Seminars and Colloquia

Efficient Mapmaking of the Stochastic Gravitational Wave Background

by Dr Anirban Ain (IUCAA Pune (India))

Europe/Rome
aula 131

aula 131

Description
Gravitational waves from the early universe and unresolved astrophysical 
sources are expected to create a stochastic GW background (SGWB). Radiometric 
techniques are used to make upper-limit maps of an anisotropic SGWB by cross-
correlating data from pairs of detectors. We have developed algorithms to 
perform this analysis in a highly efficient way.
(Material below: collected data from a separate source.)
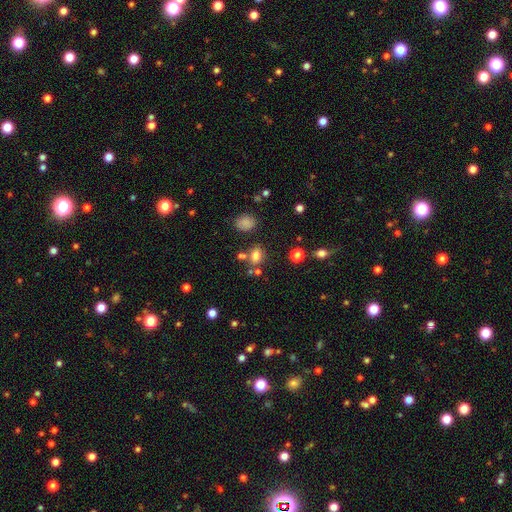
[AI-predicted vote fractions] smooth 75%, star or artifact 16%, featured or disk 9%. Down the decision tree: how rounded — in between (65%); merging — none (65%).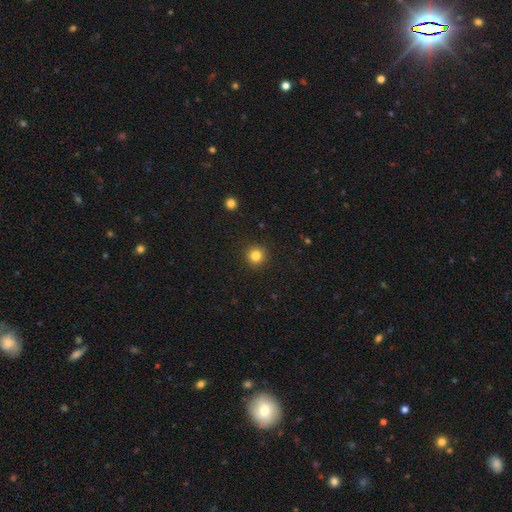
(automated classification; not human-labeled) This appears to be a smooth galaxy with no disk features (83%) that is round (95%). Merging: none (92%).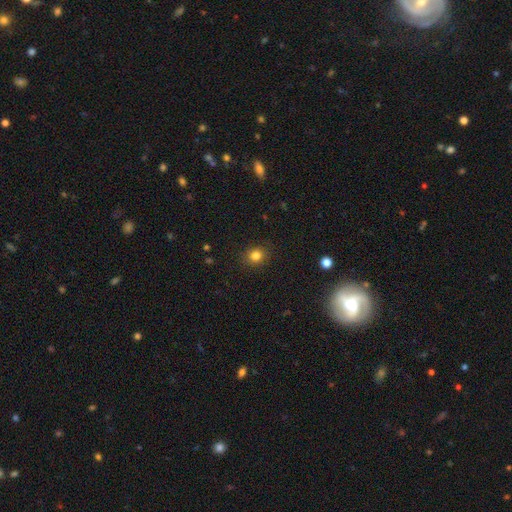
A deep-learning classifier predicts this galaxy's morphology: smooth 82%, star or artifact 12%, featured or disk 6%. Down the decision tree: how rounded — round (75%); merging — none (89%).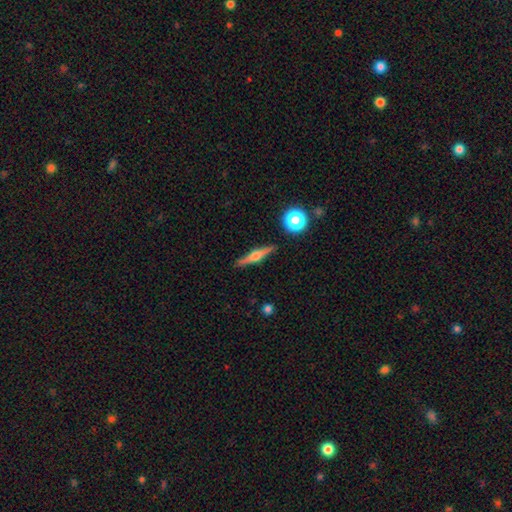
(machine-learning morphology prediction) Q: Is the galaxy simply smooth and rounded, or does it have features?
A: featured or disk — 68%.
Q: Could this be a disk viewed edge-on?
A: yes — 97%.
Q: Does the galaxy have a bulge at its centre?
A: rounded — 91%.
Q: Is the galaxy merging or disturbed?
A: none — 89%.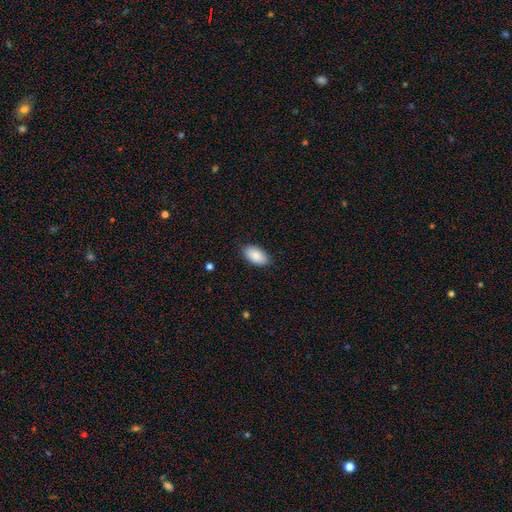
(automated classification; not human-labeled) Smooth or featured? smooth (88%)
How rounded? in between (95%)
Merging? none (85%)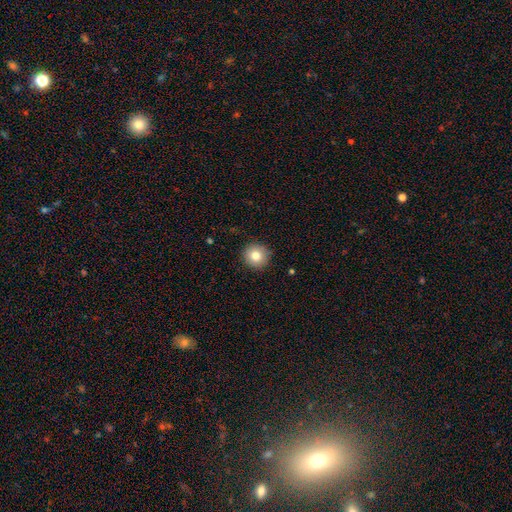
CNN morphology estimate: A smooth galaxy with no disk features (80%) that is round (94%). Merging: none (91%).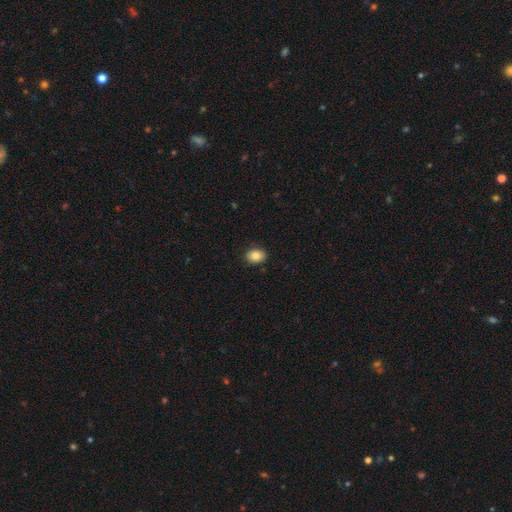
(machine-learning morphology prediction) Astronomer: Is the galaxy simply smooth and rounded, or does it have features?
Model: smooth — 83%.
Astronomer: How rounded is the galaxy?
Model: in between — 64%.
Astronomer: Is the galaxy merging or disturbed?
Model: none — 88%.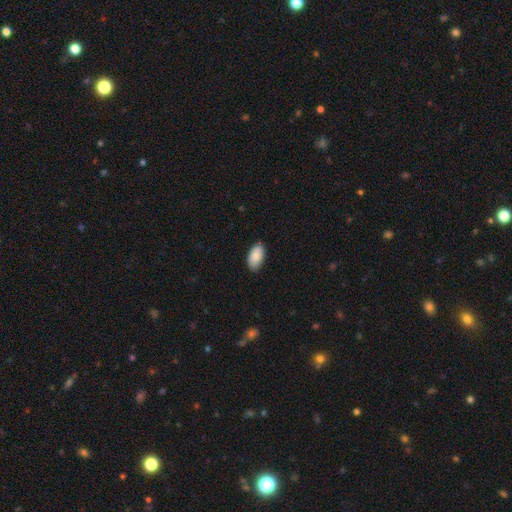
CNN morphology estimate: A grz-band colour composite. It shows a smooth galaxy with no disk features (89%) that is in between round and cigar-shaped (95%). Merging: none (84%).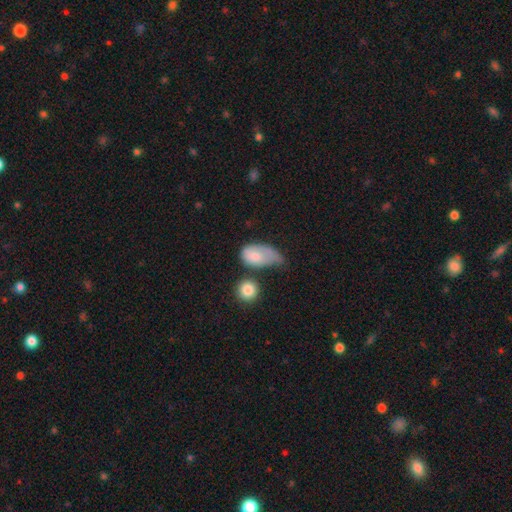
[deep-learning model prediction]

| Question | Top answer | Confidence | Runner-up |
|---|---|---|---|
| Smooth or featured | smooth | 74% | featured or disk (18%) |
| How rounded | in between | 84% | round (13%) |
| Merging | major disturbance | 37% | minor disturbance (33%) |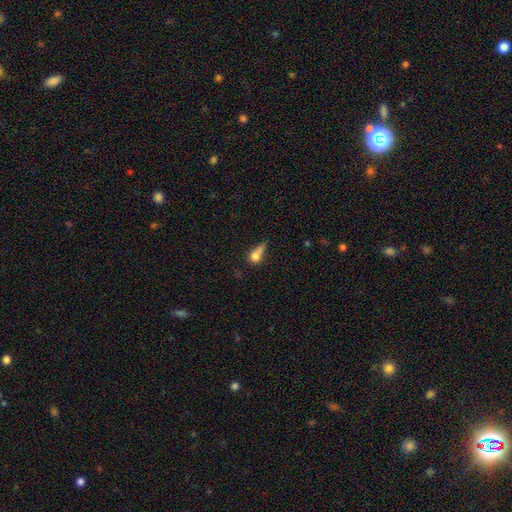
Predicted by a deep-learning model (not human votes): Smooth or featured: smooth — 67% (featured or disk — 21%)
How rounded: in between — 43% (round — 42%)
Merging: none — 29% (major disturbance — 27%)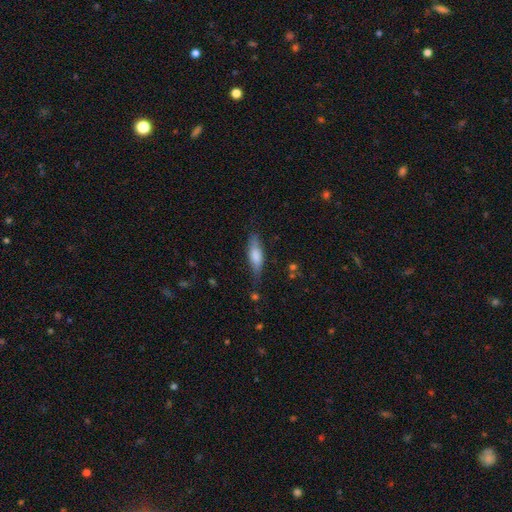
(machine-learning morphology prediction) Smooth or featured?
  - smooth: 70% *
  - featured or disk: 23%
  - star or artifact: 7%
How rounded?
  - in between: 50% *
  - cigar-shaped: 47%
  - round: 2%
Merging?
  - none: 71% *
  - minor disturbance: 22%
  - major disturbance: 5%
  - merger: 2%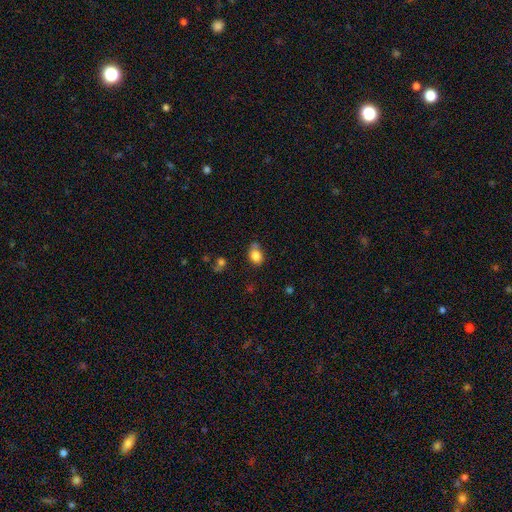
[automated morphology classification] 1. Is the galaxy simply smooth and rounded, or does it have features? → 83% smooth, 10% star or artifact, 7% featured or disk.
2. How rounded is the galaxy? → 65% in between, 34% round, 1% cigar-shaped.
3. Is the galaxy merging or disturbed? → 56% none, 28% minor disturbance, 9% merger, 7% major disturbance.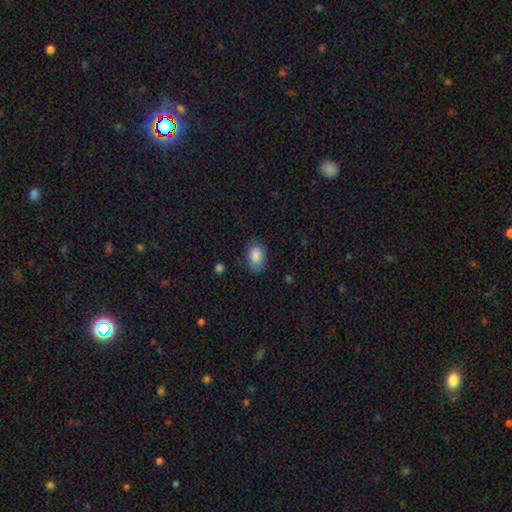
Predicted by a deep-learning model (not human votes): Smooth or featured? smooth (86%)
How rounded? in between (87%)
Merging? none (73%)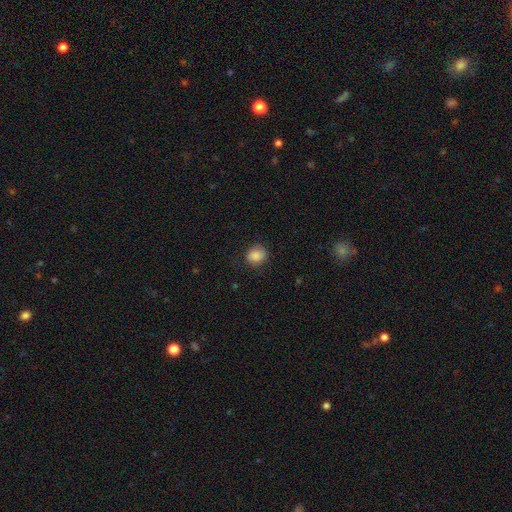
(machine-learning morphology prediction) This is clearly a smooth galaxy (86%). How rounded: likely round (67%). Merging: likely none (74%).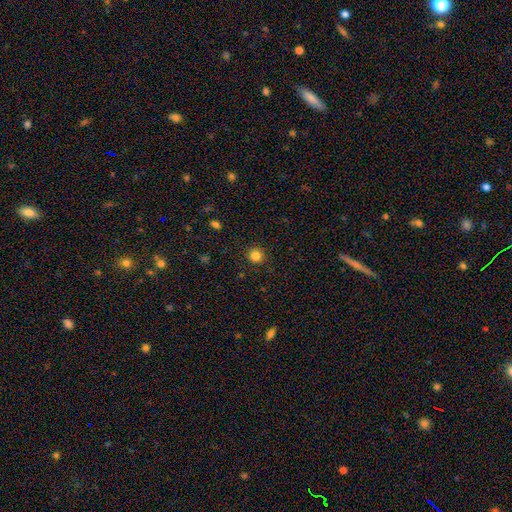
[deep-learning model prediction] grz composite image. It shows a smooth galaxy with no disk features (84%) that is round (95%). Merging: none (91%).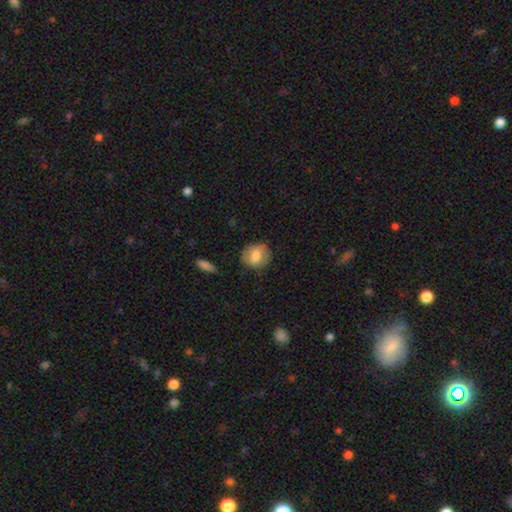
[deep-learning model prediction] The model was most divided on "how rounded": round: 66%, in between: 32%, cigar-shaped: 1%. More confident: merging — none (77%); smooth or featured — smooth (70%).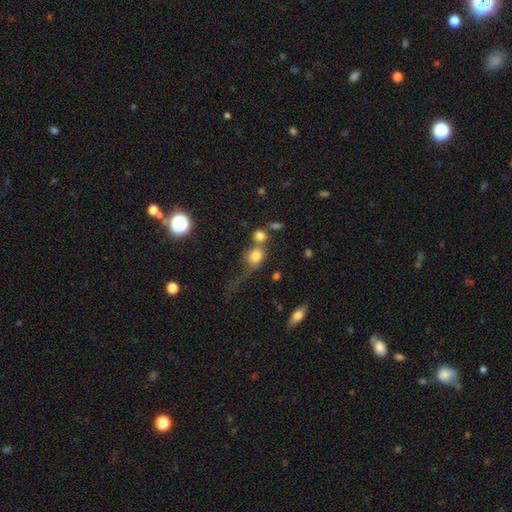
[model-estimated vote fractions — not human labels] Q: Smooth or featured?
A: smooth (76%); runner-up: featured or disk (13%)
Q: How rounded?
A: round (61%); runner-up: in between (37%)
Q: Merging?
A: merger (48%); runner-up: none (24%)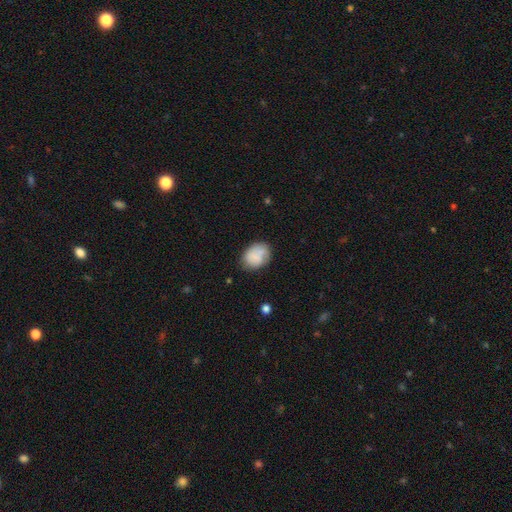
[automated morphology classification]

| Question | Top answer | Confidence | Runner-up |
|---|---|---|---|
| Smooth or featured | smooth | 72% | featured or disk (20%) |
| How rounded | in between | 60% | round (39%) |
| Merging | none | 66% | minor disturbance (23%) |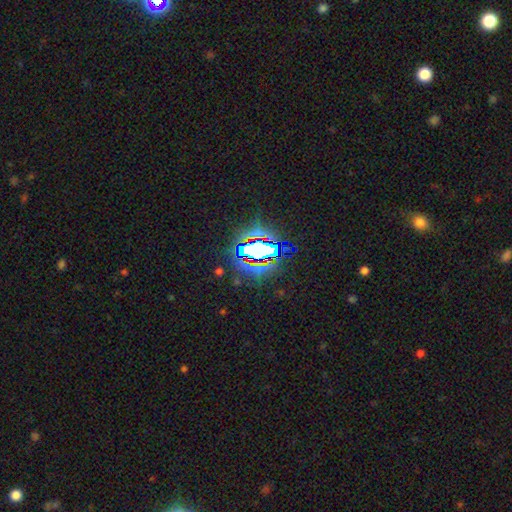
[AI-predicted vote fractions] This is likely a star or artifact rather than a galaxy (76%).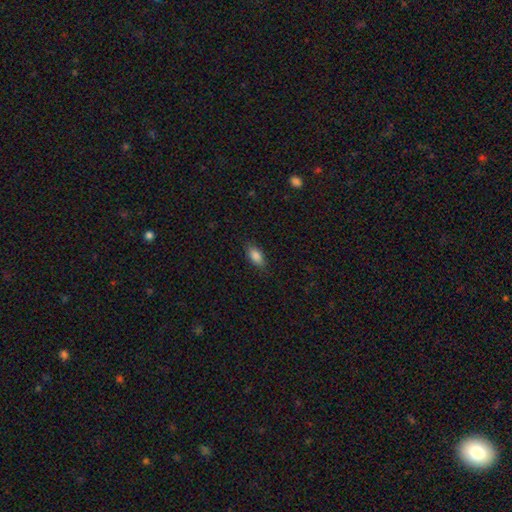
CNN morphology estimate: Q: Smooth or featured?
A: smooth (86%); runner-up: star or artifact (8%)
Q: How rounded?
A: in between (87%); runner-up: cigar-shaped (9%)
Q: Merging?
A: none (84%); runner-up: minor disturbance (13%)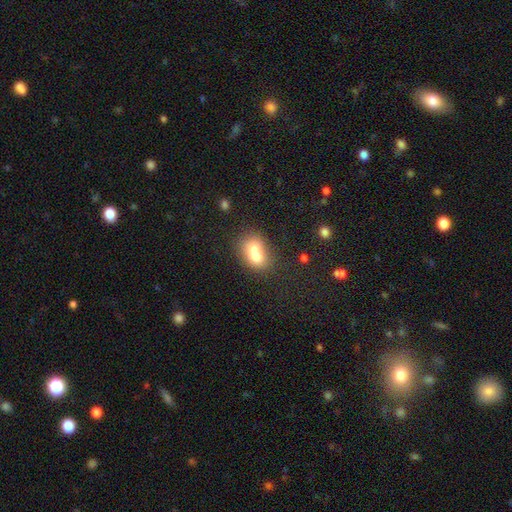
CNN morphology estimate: smooth 69%, featured or disk 21%, star or artifact 10%. Down the decision tree: how rounded — in between (66%); merging — merger (59%).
We fold the cross-spectral 
density of data from pairs of detectors, the core data set for a radiometer 
search, for a whole observation run to one sidereal day's data, providing 
enormous data compression and computational speed-up. To take full advantage 
of folded data and to make use of the well-known HEALPix pixelization and 
tools, we have developed a new code called PyStoch. PyStoch incorporates tools 
healpy packages and some more computational tricks that give a factor of few 
speed-up. Folding and PyStoch together has made it possible to perform 
radiometer map making in just a few minutes on a typical laptop. Moreover, 
PyStoch generates sky maps at every frequency bins as an intermediate data 
product. We hope that these techniques will make stochastic analysis very 
convenient and enable searches, e.g., blind narrowband search, which was not 
feasible so far due to computational limitations.